After Trinity, we split up – Neuf, Regina, and Shelby went off to see 14 Henrietta Street, a house museum about tenement life in Dublin. Mer and I walked over to the EPIC Emigration Museum, which is fairly new, having opened around 2016. It was founded by an Irish emigrant who managed to do okay by becoming the CEO of Coca-Cola; he wanted to tell the story of ordinary Irish emigrants, giving the reasons they left, and the impact they have had on the world. EPIC stands for Every Person Is Connected.
The museum is largely interactive, with twenty rooms laid out in a one-way path. Each room has a theme, and you can stamp your room passport in each room. A themed, one-way museum with stamps – it’s as if it was made for Meredith. She was pretty happy.
Some of the rooms gave reasons why people left (war, famine, poverty, unjust laws, etc.). Some talked about what the Irish did after they left (one room on “infamy,” where they talked about outlaws, one room on soldiering, one on discoveries and science, one on religion and social work, etc.) The room on music and dance was my favorite, while Meredith was thrilled that two whole rooms were dedicated to storytelling. In typical Riordan touring fashion, while the museum said it would take about ninety minutes to get through the rooms, we took four hours, and we even skipped some of the detailed interactive stories.
We walked back toward our hotel area, stopping at a cafe for a snack since we had missed lunch (it was after 3:00 when we left the EPIC museum). We regrouped and got more water at the hotel, before walking back to Dublin Castle to go to the Chester Beatty Museum, where we met the others.

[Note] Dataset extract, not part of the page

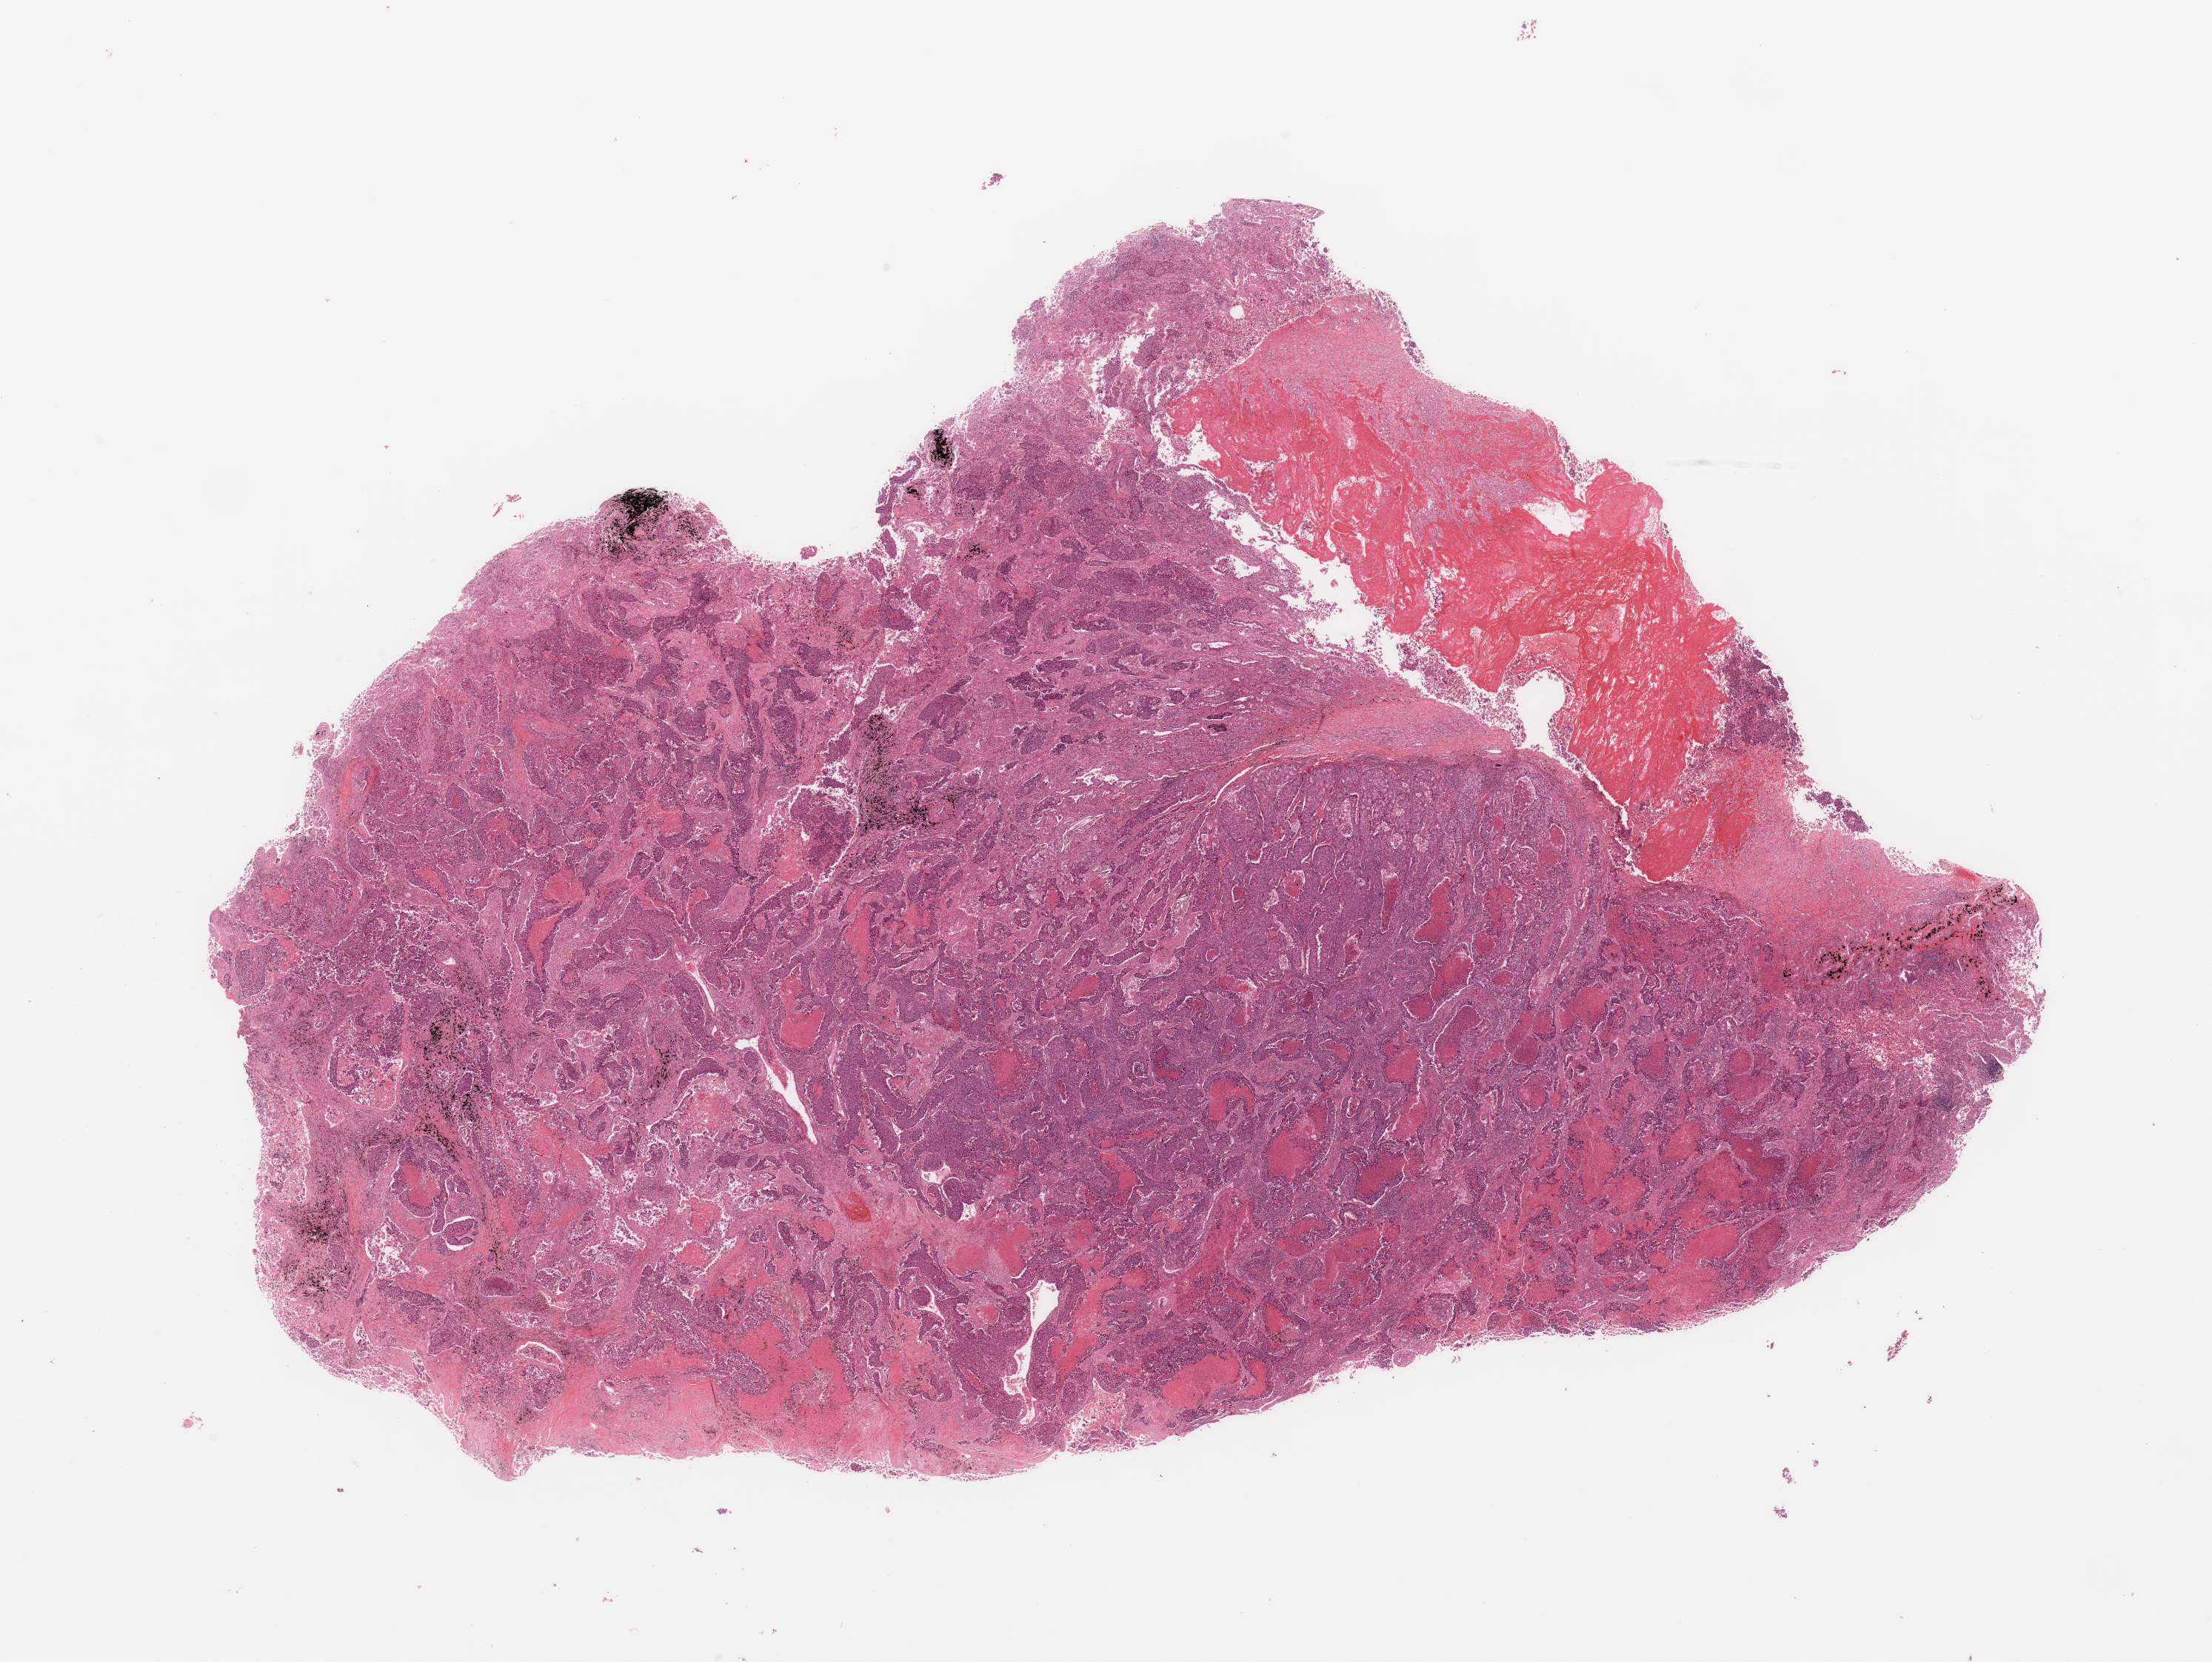
Digitized Hematoxylin and eosin (H&E) stained tissue section (whole slide) — a low-resolution overview of the entire scanned area, about 23.6 x 17.7 mm, tumour tissue sample, lung. 56-year-old male patient. Histologic grade: G3 (poorly differentiated).
• primary tumour site (as recorded): left upper lobe
• diagnosis: Adenocarcinoma, NOS
• AJCC pathologic stage: IB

Chester Beatty was a man who made a ton of money from mining, and he was an avid collector. He sounded like a generous and open-handed man, and before he died, he built a library in Dublin to house his extensive collection – mostly Buddhist, Islamic, and Christian texts and art. The collection includes the oldest known papyrus copies of the Gospels and Paul’s letters, dating from the third century. He left everything to the Irish people on the condition that it be displayed for free (we did leave a donation).
The five of us took a highlights tour, which mostly consisted of old manuscripts from the three religions, but did include a dragon robe that only the emperor of China could wear. It seems Beatty collected eight of these robes. There was also a cool and huge printed panorama of 1700s London, showing from Westminster all the way past St. Paul’s. I loved the Christian material, of course, but the entire collection was interesting.
That left only supper, which we grabbed at a pub that had live music at 7:30. We stayed for over an hour, and the music was fun and entertaining, but the duo only sang a couple of Irish songs that I recognized, and neither of those were ones I knew well. I may need to try again tomorrow so I can make a better personal connection to the music.